Per di più, non è stato mai provato che esistano dei metodi di esecuzione immediati, cioè in grado di garantire l’assoluta assenza di patimenti a un condannato. Pertanto, una sentenza di morte rappresenta un ulteriore abuso laddove viola le disposizioni dell’art. 5 della Dichiarazione, che vieta espressamente torture, punizioni crudeli, inumane e degradanti.
Al dolore e alla sofferenza fisica inflitte al prigioniero al momento dell’esecuzione, bisogna pure sommare la non indifferente tortura psicologica talvolta legata a una lunga detenzione preventiva prima dell’omicidio di Stato o, al contrario, lo smarrimento totale – nel baratro della disperazione – per una consegna al boia in modo immediato, appena dopo la lettura della sentenza di morte.

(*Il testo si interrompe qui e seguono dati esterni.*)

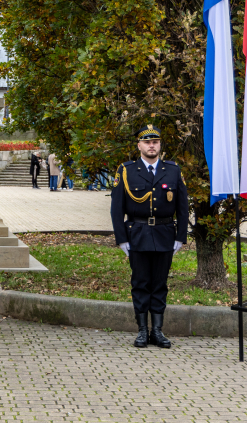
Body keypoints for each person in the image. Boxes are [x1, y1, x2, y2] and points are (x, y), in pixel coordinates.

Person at [109, 124, 188, 349]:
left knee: (160, 284)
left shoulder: (172, 170)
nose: (151, 145)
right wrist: (122, 238)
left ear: (160, 145)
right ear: (139, 145)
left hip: (164, 234)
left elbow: (183, 207)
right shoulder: (126, 171)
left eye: (155, 142)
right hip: (138, 235)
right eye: (147, 142)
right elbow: (117, 209)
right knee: (141, 282)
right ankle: (142, 331)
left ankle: (158, 331)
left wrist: (180, 237)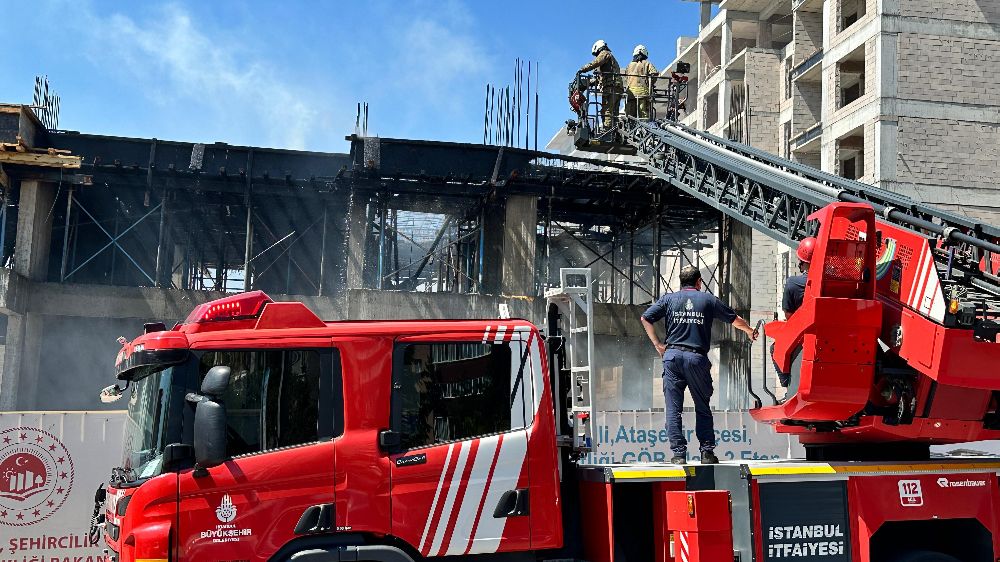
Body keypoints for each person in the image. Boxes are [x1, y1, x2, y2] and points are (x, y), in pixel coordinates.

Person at [641, 266, 757, 465]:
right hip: (696, 359)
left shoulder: (669, 299)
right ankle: (706, 452)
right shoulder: (708, 300)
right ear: (699, 282)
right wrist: (748, 330)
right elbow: (734, 320)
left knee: (673, 408)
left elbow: (646, 317)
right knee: (702, 407)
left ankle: (678, 454)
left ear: (681, 281)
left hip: (672, 356)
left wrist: (658, 345)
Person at [772, 237, 815, 388]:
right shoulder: (835, 281)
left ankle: (788, 385)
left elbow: (788, 314)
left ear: (803, 262)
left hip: (803, 334)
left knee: (774, 348)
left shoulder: (793, 283)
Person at [578, 40, 623, 130]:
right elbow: (600, 78)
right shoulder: (609, 59)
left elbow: (596, 62)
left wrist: (583, 69)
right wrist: (590, 82)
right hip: (617, 87)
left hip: (610, 87)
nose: (597, 55)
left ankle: (608, 131)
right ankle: (615, 131)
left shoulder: (604, 53)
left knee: (606, 111)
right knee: (614, 112)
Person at [624, 45, 658, 119]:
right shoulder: (646, 63)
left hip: (630, 94)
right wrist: (650, 84)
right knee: (643, 116)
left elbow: (626, 78)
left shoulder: (629, 65)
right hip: (642, 94)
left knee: (630, 116)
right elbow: (654, 74)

E ciò spesso avviene senza poter far valere nemmeno alcuni diritti di base: salutare per un’ultima volta la propria famiglia, interloquire con un legale o valutare la possibilità di presentare un ricorso.

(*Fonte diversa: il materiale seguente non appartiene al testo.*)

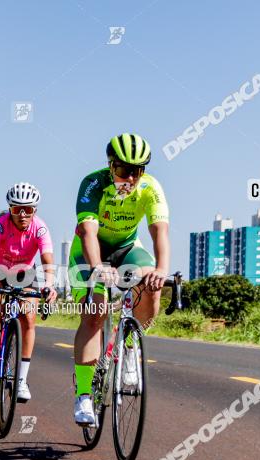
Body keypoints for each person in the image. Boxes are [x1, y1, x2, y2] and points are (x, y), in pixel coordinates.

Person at [69, 133, 170, 426]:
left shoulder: (151, 188)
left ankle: (129, 348)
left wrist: (161, 270)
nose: (131, 177)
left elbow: (159, 232)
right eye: (124, 169)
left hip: (127, 248)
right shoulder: (93, 183)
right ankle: (84, 396)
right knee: (95, 314)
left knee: (151, 284)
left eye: (138, 171)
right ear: (110, 165)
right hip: (90, 251)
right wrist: (98, 267)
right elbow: (88, 233)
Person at [0, 182, 57, 402]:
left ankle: (20, 380)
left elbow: (47, 259)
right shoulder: (0, 225)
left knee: (29, 318)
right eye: (16, 209)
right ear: (9, 209)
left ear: (34, 210)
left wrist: (50, 283)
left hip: (24, 273)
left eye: (27, 209)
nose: (22, 214)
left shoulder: (40, 228)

Insomma, il quadro è ancora questo anche se, ad oggi, secondo i dati forniti da Amnesty International, ben 144 Paesi del mondo hanno abolito la pena di morte dal loro ordinamento o, comunque, risultano abolizionisti de facto. L’Europa è una parentesi felice, con l’esclusione della Bielorussia e, parzialmente, della Federazione Russa che, nel 1996, ha solo approvato una moratoria delle esecuzioni. Nel mondo restano, tuttavia, ancora 55 Paesi mantenitori e, tra questi: gli USA, la Cina, l’Iran e l’Arabia Saudita. Insomma, la situazione resta oggettivamente grave ma ognuno può contribuire coi propri mezzi, per quanto in apparenza di portata limitata, all’affermazione di valori di assoluta civiltà.
Per quanto mi riguarda, dopo una lunga militanza come attivista per i diritti umani, da molti anni ho avviato e sto conducendo una piccola battaglia di nicchia per l’eliminazione da ogni contesto informativo e comunicativo del termine “giustiziare” o, quantomeno, per un suo uso limitato e virgolettato. Insomma, posto che una condanna a morte non è mai un atto di giustizia, ma solo una forma di auto-degradazione dell’umanità, il linguaggio utilizzato nel riferire di condanne capitali, a mio avviso non dovrebbe mai richiamare – neanche in senso etimologico – un’idea di giustizia. Un assassinio legalizzato non può in alcun modo essere accostato e/o equiparato ad essa. Gli aspetti comunicativi possono sembrare dei dettagli, invece risultano fondamentali per il profondo significato culturale che essi recano con sé.
In tutta sincerità, tale mio impegno non finora sortito i frutti sperati. Il tema è complesso, di scarso appeal mediatico, e presuppone un approccio certo non banale. Forse per tali motivi, nei 14 anni dalla creazione di uno specifico gruppo Facebook (“NO al termine GIUSTIZIARE – La pena di morte non è mai un atto di giustizia”) il successo non è stato eclatante, le adesioni spontanee davvero poche, la visibilità limitata ad un breve passaggio radiofonico su di una rete nazionale.
Tuttavia, non demordo, cerco di essere coerente a quest’impostazione per me ferrea. Rileggendo per intero quest’intervento, vi accorgerete che il termine “giustiziare” non è stato mai da me utilizzato. Da oggi provateci anche voi, non è difficile e così contribuirete ad un piccolo ma significativo cambiamento culturale per rinsaldare il concetto che la pena di morte sia sempre e solo un’emerita ingiustizia.